Travis West via FreeIPA-users wrote:
> The person who set this up is no longer available.  We have 6 IPA servers in 
> a cluster, all set as MASTER.  All servers are running IPA v. 4.6.4.
> On 8 March the CA Subsystem certificate expired.  When looking at the 
> certificate I noticed it had an incorrect Common Name, which may be why it 
> didn't renew.
> I checked the pki-tomcat CS.cfg and the two lines
> ca.subsystem.cert - Has cert with incorrect hostname listed
> ca.subsystem.certreq - Has cert request for correct ca subsystem cert (Common 
>  Name CA Subsystem)
> 
> I tried removing the errant ca subsystem cert from the NSS DB in 
> pki-tomcat/alias and was successful.  I then tried to request a new SubSystem 
> Cert using this command
> 
> getcert request -I CASubsystem -c dogtag-ipa-renew-agent -d 
> /etc/pki/pki-tomcat/alias -n 'subsystemCert cert-pki-ca' -N 'cn=CA 
> Subsystem,o=IPA.*****.NET' -P 'PIN_FROM_FILE' -t 'NSS Certificate DB'
> 
> And that seems to at least have issued the request because 'getcert list' 
> shows the request, but with a CA_REJECTED message.
> 
> If I do an ldapsearch for the certificate, it shows the the correct cert with 
> CN=CA Subystem, but the one that expired on 8 March.
> 
> How can I get a valid CA Subsystem cert again so I can start the CA on all 
> IPA servers?

You are running a quite old version, on RHEL/CentOS 7.6 I presume? Later
versions provide a tool to address this, ipa-cert-fix, which isn't
available in 4.6.4.

You need to do a couple of things:
1. identify which server  is your renewal master. ipa config-show will
tell you. Otherwise you can restore to: ldapsearch -LLL -Q -Y GSSAPI -b
cn=masters,cn=ipa,cn=etc,dc=example,dc=test
"(ipaConfigString=caRenewalMaster)"

2. On the renewal master make sure it is tracking at least 8
certificates: getcert list will tell you. If it is then run getcert list
| grep expires

This will tell you how many certs have or will expire soon.
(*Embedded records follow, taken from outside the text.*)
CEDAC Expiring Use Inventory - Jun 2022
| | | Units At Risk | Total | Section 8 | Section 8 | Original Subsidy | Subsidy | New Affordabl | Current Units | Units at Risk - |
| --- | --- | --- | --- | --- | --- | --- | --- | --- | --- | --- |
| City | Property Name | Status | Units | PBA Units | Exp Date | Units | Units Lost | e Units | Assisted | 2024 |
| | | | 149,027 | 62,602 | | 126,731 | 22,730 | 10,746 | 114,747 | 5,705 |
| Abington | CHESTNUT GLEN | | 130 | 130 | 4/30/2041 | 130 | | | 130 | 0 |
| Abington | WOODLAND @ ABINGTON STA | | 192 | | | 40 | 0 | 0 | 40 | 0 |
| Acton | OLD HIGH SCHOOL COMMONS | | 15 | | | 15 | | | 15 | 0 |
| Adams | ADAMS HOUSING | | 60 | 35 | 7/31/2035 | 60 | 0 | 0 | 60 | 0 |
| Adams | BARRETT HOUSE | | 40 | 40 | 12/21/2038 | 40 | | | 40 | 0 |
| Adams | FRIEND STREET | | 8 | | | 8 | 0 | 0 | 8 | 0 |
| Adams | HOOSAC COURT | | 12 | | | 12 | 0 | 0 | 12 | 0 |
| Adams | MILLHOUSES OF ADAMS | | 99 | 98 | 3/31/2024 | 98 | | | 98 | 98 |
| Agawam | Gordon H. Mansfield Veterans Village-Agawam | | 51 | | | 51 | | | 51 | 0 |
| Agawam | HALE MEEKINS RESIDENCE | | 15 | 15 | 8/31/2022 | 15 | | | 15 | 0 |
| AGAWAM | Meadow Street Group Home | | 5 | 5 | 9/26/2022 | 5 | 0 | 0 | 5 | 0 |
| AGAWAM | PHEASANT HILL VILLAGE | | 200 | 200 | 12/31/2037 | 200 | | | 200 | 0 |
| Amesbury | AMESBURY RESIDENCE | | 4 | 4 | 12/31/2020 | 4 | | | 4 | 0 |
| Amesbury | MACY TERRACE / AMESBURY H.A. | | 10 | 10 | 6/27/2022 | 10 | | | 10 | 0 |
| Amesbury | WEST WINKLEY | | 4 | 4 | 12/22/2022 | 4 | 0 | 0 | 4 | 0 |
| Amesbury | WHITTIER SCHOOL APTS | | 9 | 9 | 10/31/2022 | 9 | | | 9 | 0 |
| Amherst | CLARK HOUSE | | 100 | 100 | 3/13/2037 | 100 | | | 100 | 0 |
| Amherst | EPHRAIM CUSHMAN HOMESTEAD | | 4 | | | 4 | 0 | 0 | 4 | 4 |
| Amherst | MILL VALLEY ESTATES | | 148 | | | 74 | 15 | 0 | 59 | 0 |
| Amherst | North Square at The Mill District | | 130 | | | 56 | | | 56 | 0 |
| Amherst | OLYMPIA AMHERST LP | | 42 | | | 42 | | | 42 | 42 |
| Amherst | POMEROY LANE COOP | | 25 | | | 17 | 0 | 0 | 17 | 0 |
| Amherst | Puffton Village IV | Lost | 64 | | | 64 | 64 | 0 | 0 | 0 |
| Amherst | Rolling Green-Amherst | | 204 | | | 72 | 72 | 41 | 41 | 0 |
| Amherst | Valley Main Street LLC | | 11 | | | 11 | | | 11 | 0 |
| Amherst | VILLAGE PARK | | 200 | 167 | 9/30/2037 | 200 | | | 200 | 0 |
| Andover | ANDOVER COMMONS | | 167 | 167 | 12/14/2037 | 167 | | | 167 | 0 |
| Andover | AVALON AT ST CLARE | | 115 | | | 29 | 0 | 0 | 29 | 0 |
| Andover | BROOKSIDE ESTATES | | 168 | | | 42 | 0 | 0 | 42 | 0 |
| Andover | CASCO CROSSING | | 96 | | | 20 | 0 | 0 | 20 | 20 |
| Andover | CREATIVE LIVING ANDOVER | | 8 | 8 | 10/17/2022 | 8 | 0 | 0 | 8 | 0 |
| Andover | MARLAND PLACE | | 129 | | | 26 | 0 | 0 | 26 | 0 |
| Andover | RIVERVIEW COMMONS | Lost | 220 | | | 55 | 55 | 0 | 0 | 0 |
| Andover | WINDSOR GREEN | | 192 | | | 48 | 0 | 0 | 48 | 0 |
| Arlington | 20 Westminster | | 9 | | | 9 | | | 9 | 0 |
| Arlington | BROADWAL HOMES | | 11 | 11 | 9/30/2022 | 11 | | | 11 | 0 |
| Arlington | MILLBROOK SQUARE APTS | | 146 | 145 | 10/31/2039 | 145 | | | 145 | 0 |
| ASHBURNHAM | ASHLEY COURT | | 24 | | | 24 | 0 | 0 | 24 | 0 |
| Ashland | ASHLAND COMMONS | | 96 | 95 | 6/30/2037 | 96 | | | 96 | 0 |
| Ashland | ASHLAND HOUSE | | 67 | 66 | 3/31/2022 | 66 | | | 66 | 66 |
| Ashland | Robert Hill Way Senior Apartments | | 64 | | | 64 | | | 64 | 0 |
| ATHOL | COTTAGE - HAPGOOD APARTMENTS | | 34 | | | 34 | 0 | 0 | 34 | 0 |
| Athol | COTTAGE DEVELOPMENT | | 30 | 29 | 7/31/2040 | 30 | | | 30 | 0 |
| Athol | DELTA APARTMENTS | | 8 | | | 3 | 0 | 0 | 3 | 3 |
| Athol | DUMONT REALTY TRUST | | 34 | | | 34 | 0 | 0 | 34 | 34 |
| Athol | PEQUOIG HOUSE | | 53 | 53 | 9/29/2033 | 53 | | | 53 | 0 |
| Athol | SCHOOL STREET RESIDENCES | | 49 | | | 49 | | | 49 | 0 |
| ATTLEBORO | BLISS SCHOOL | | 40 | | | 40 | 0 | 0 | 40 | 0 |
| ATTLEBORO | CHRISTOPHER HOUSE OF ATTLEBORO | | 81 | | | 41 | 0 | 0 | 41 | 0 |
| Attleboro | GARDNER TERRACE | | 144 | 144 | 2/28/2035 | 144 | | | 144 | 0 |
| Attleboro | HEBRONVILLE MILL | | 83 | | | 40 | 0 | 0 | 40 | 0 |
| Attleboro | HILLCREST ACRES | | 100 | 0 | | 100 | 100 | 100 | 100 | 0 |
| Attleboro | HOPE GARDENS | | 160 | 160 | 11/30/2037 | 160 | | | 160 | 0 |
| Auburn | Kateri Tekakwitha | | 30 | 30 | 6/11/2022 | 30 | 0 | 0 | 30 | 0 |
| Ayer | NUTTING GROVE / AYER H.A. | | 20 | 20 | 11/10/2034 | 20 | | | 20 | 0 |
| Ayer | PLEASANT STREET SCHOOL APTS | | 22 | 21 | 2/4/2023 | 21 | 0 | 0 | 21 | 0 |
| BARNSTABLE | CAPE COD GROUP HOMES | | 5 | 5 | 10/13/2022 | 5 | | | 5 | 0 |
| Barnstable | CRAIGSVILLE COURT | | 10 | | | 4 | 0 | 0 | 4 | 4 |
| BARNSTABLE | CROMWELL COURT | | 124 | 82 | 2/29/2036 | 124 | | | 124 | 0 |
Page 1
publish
All the CA
subsystem-related certificates expire at the same time so its likely
that multiple have expired.

Removing the cert wasn't a good idea. I don't think it will be
catastrophic to renewal but manually tweaking the cert database is not
generally recommended.

So assuming you have multiple certificates that all expired on the 8th
then what typically works is to disable chronyd/ntpd and use the date
command to go back in time. Restart all IPA services and then certmonger
and then watch it to see if the certificates are renewed.